Bir sonraki günün rotasında, Belçika’nın minyatür şehirleri Gent ve Brugge var. Gent, şirin kanalların çevresinde sıralanmış, küçücük evleri olan neşeli bir şehir. Yabancı turistlerin tur programlarında pek yer almıyor. Belki de bu yüzden gördüğümüz birçok şehre göre çok daha sıcak ve sevimli. Mimari, Amsterdam’daki evlere çok benziyor. Yine de bu evlerin her birinin kendine özgülüğü, içerdikleri küçük detaylarda gizli sanki. Birinin pencerelerinden önündeki rengârenk çiçek saksıları, diğerinin kırmızı kepenkleri ya da çatı detayındaki heykelcikleri, bir diğerinin açık penceresinden gelen müzik sesi, oymalı balkon parmaklıkları.
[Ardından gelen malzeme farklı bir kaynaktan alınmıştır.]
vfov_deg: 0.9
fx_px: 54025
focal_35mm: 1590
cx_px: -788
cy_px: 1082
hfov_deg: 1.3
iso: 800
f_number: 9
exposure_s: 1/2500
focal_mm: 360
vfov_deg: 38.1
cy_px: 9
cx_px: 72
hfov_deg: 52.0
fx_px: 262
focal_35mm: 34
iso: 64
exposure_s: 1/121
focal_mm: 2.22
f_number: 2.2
Gent Güzel Sanatlar Müzesi’nde ünlü Belçikalı ressam Gustave Van De Woestyne’ın sergisi var. Bu müzede yer alan eserlerin zenginliği ve sanatçıların çeşitliliği, pek çok Avrupa ülkesinde olduğu gibi Belçika’da da sanatın sosyal yaşam içinde derin bir yeri olduğu hakkındaki görüşümüzü destekliyor.
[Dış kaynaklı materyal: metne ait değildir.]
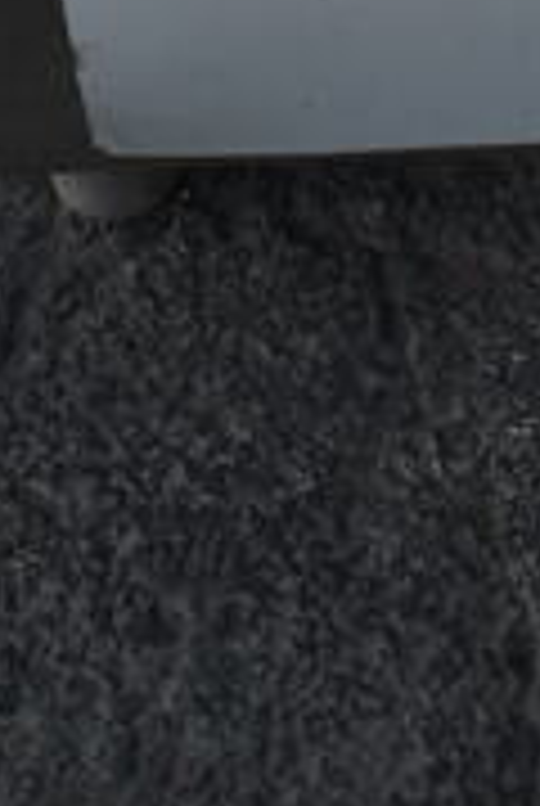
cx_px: 554
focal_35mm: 168
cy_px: -1114
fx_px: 3765
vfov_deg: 10.5
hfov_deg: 8.2
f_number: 4
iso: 100
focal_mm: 22
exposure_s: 1/125
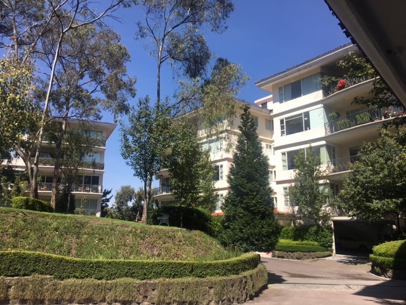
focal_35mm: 29
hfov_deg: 61.7
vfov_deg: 48.2
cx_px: 203
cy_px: 152
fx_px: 340
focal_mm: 4.15
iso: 25
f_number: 2.2
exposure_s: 1/1131
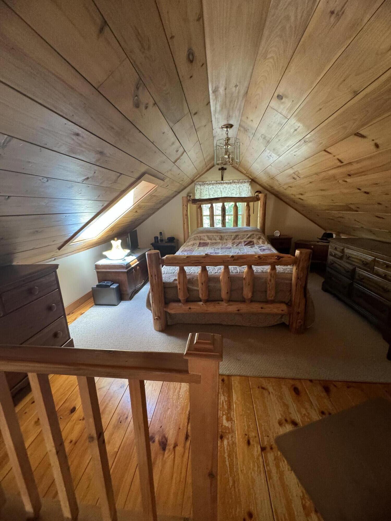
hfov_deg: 85.7
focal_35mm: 14
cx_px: 196
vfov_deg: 102.1
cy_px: 260
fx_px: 211
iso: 500
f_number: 2.2
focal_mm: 2.22
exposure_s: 1/60
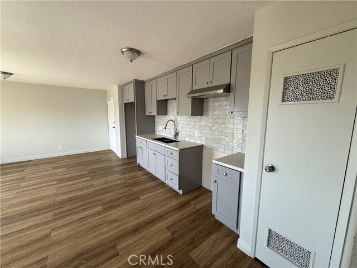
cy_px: 134
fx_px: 144
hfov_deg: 102.1
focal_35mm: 14
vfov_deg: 85.7
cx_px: 178
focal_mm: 2.22
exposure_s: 1/99
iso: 80
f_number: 2.2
Belçika’nın en ünlü şehirlerinden biri olan Brugge, Gent’i gördükten sonra, nedense gözümüze biraz daha silik ve sıradan görünüyor. Güzel meydanlar, kanal boylarında minik ve sevimli kuzey evleri, şirin kafelerde beğeninize sunulan çeşit çeşit Belçika birası. Sohbet ettiğimiz Belçikalıların hiçbiri biranın asıl anavatanının Anadolu olduğunu bilmiyor, şarabın da. Brugge sokaklarında yürürken, güneş alçalıyor. Kanallardaki suyun dinginliği ve sessizliği, akşamın eşsiz renklerine karışıyor. Turistler, yavaş yavaş şehirden ayrılıyor. Şehir, kanını emen bir turist ordusunun istilasını, o gün bir kez daha savuşturduktan sonra, gerçek benliğine tekrar kavuşuyor.
Benelüks’teki son günümüzün son durakları Brüksel ve Antwerp. Bu kez, çevreyolu yerine, birbirine bağlı köylerle süslü tali yolları kullanmayı tercih ediyoruz.
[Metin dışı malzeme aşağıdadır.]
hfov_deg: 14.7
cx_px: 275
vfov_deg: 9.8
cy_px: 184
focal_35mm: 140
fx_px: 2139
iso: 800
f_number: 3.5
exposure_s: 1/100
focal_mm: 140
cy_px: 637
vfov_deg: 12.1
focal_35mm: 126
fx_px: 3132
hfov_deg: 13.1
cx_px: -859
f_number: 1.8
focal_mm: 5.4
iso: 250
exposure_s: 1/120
Brüksel’i sevmiyorum. Belki, bilgi ve görgünüzü artıran, ilgi alanlarınıza hitap eden onlarca müzesi var (ne yazık ki pazartesi günü olduğu için hepsi kapalıydı), belki Avrupa’nın başkenti olmasının getirdiği bir saygınlığı ve ağırlığı da var. Ama ünlü “Grote Markt”a çevre sokaklardan akın akın gelen turist kalabalığını, yerli halkın tüm bu turistlere biraz da tepeden bakar hallerini, garsonların sanki hizmet değil de lütuf ediyormuşçasına yaklaşımlarını sevmiyorum. Lezzeti kadar yaratıcı ve etkileyici sunumlu çikolataları hariç!
Antwerp, Belçika’nın Brüksel’den sonra ikinci büyük kenti, en önemli limanı ve neyse ki Brüksel’e göre çok daha sevimli; tabii görünürdeki bu sevimli havayı biraz aralarsanız burnunuza kirli bir elmas ticaretinin ağır kokusu geliyor. Şehrin zenginliği ve gücü de bu ticarete dayanıyor.
Şehrin tarih dolu sokaklarında yaptığımız yürüyüşü, kanal kenarında, kaleden bozma küçük restoranda yediğimiz akşam yemeği ile noktalıyoruz. Garsonun önerisi doğrultusunda gayet hevesle ısmarladığımız dil balığı tam bir hayal kırıklığı olsa da yine de keyfimizi kaçırmaya yetmiyor.
Benelüks’teki son akşam yemeğimizde, Belçikalı arkadaşımız bırakın bu üç ülkenin birleşmesini, Belçika’nın içinde bile ülkenin ikiye ayrılmasını isteyenler olduğunu söylüyor. Kuzeyde yaşayan, zengin ve çalışkan Flamanlar, güneyin tembel Fransızlarını daha fazla beslemek istemiyorlarmış. Eşitsizlik üzerine kurulu ve herkesin önce kendi çıkarını düşündüğü bir dünya düzeninde, bu ne ilk ne de son ayrışma söylemi. Benim bu uzun ve yoğun Benelüks gezisinden damağımda kalan tortu ise, aynı tarihin ve kültürün çocuklarının, sınırları ayrılsa da, dilleri değişse de, aynı tarihin ve kültürün çocukları olmaya devam edecekleri oldu. Şartlar ne olursa olsun.